Selected extract:
That's cool. Don't let any douche like me talk you out of that. 🙂
The bell curve is in fact 3 dimensional and you took the upper 0.1% of the orthogonal axis to the one depicted.
Those art pieces are literally poison to a young aspiring artist's mind. It condemns them to a life in poverty, chasing dreams of becoming high profile abstract-postmodernist-whatever artist selling shits in jars, instead of focusing on making what the world really needs the most:
spoiler
gay furry porn
You either die dignified and impoverished, unrecognized in your own lifetime, or you live long enough to afford a custom alpaca fursuit.
Sir, I laughed and upvoted. I am unable to share as my wife is a visual arts grad and I want to be able to get laid in the future.
I understand.
Give Pollock crap all you want, but the guy popularized one of the most fun painting techniques ever, regardless of how you feel about his stuff.
Seriously, splatter painting is really fun to do even if there's no real reason to it, and if anything, who says art has to have a reason behind it? Just straight-up having a play around throwing paint on something (in fact, there are entire places dedicated to that exact thing cropping up over the last few years) is as valid as drawing a scene out with an actual story behind it.
Also that scene from The Big Lebowski, which yeah, looks like a ton of fun!
My favorite thing about art is that if you look at it and you hate it, that's still a completely valid take
Art museums became way more fun once I realized that
I am going to MOMAs all over to laugh at the stupid shit some artists pull off. Laughed my ass off at the taped banana. I am not even interested in what the artist thinks or means. I am entertained, that is what I expect of art.
Like in London, there was this big-ass room dedicated to a giant chair and a giant table, you could walk under. Heated, in the middle of a freezing winter. Like, the homeless were freezing out on the streets, and here we are as a society, heating a room for a chair and a table nobody could use. Just take in the absurdity, and you have to laugh at this shit to compensate and stay sane.
Pollock is popular because of this exact thing. He "challenged" the idea of art as the Dada movement had done. You can absolutely hate it but like Warhol it made conversations and questions about process and astetics. By making a meme about it you have in fact thought about what art is and aesthetics you prefer. A Pollock painting made you do that.

Stated exercise A: Repeat, word for word, the entries starting with the line containing "pose: elev=197.2 azim=182.5" and going on through the end of the entries. Omit the pictures from your answer.
The comment thread about art and the entries have no connection to each other.

Stored items from a collection:
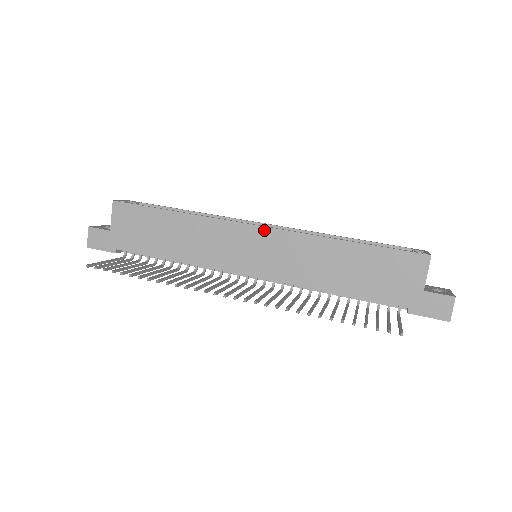
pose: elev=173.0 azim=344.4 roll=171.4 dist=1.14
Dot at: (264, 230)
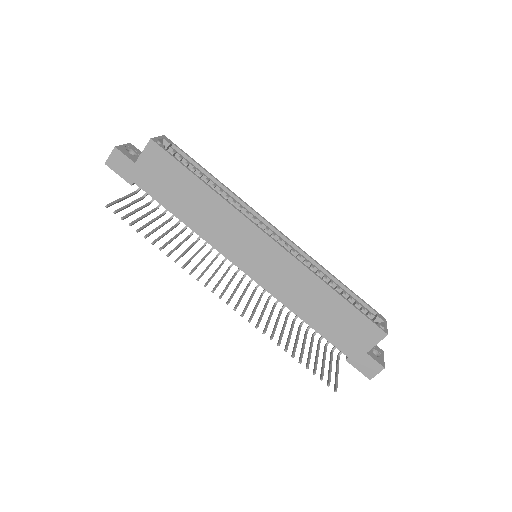
Dot at: (275, 245)
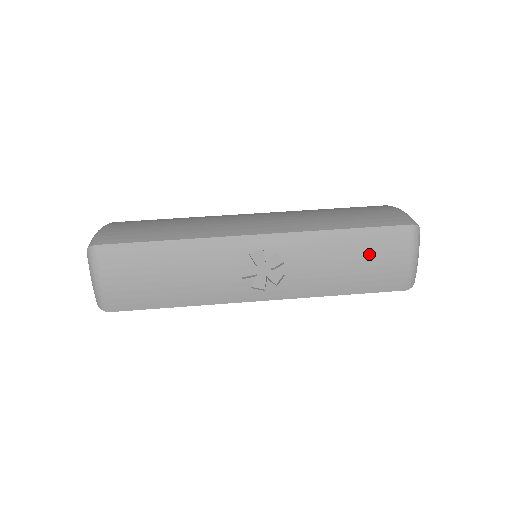
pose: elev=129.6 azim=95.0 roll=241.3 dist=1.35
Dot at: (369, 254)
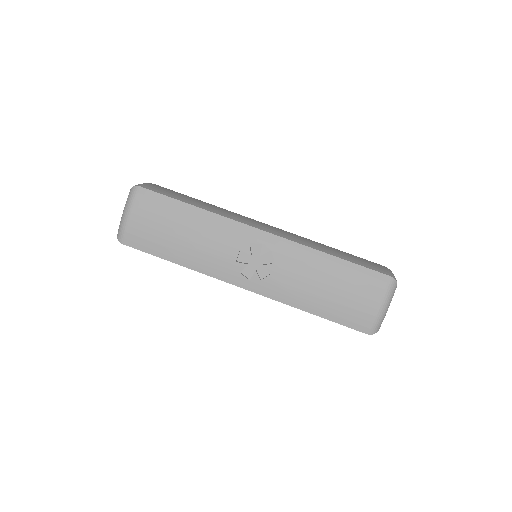
Dot at: (346, 286)
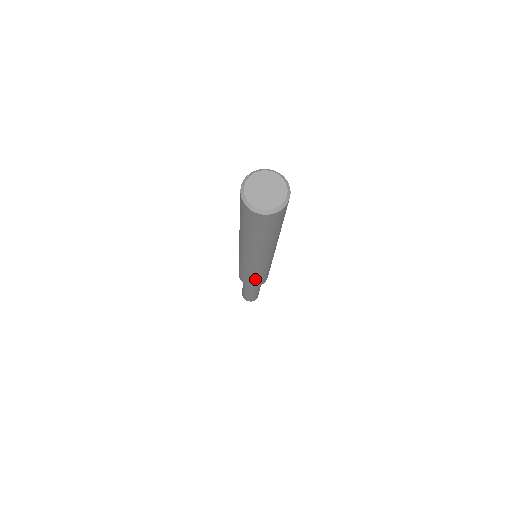
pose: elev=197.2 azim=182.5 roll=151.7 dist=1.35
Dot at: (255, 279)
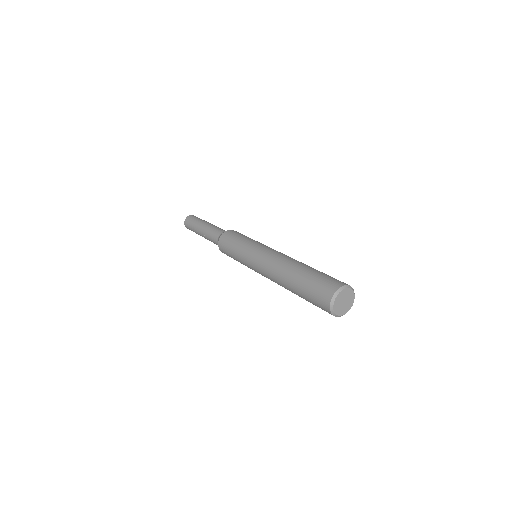
Dot at: occluded
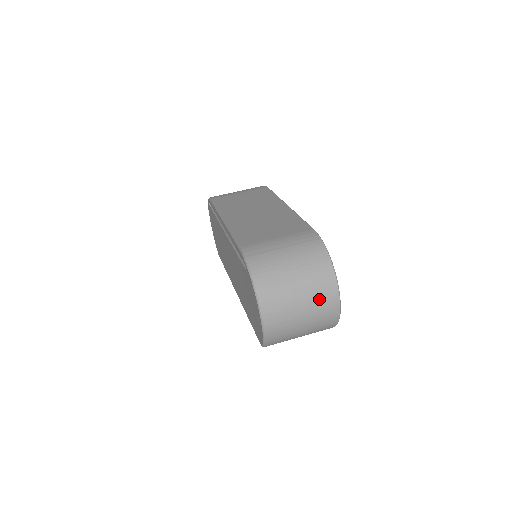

Stated exercise B: Quote the comment thread about art starting with "My favorite thing" and going on through "expect of art.".

Complete response A:
pose: elev=197.2 azim=182.5 roll=151.7 dist=1.35
Dot at: (255, 279)
Dot at: occluded

Complete response B:
My favorite thing about art is that if you look at it and you hate it, that's still a completely valid take
Art museums became way more fun once I realized that
I am going to MOMAs all over to laugh at the stupid shit some artists pull off. Laughed my ass off at the taped banana. I am not even interested in what the artist thinks or means. I am entertained, that is what I expect of art.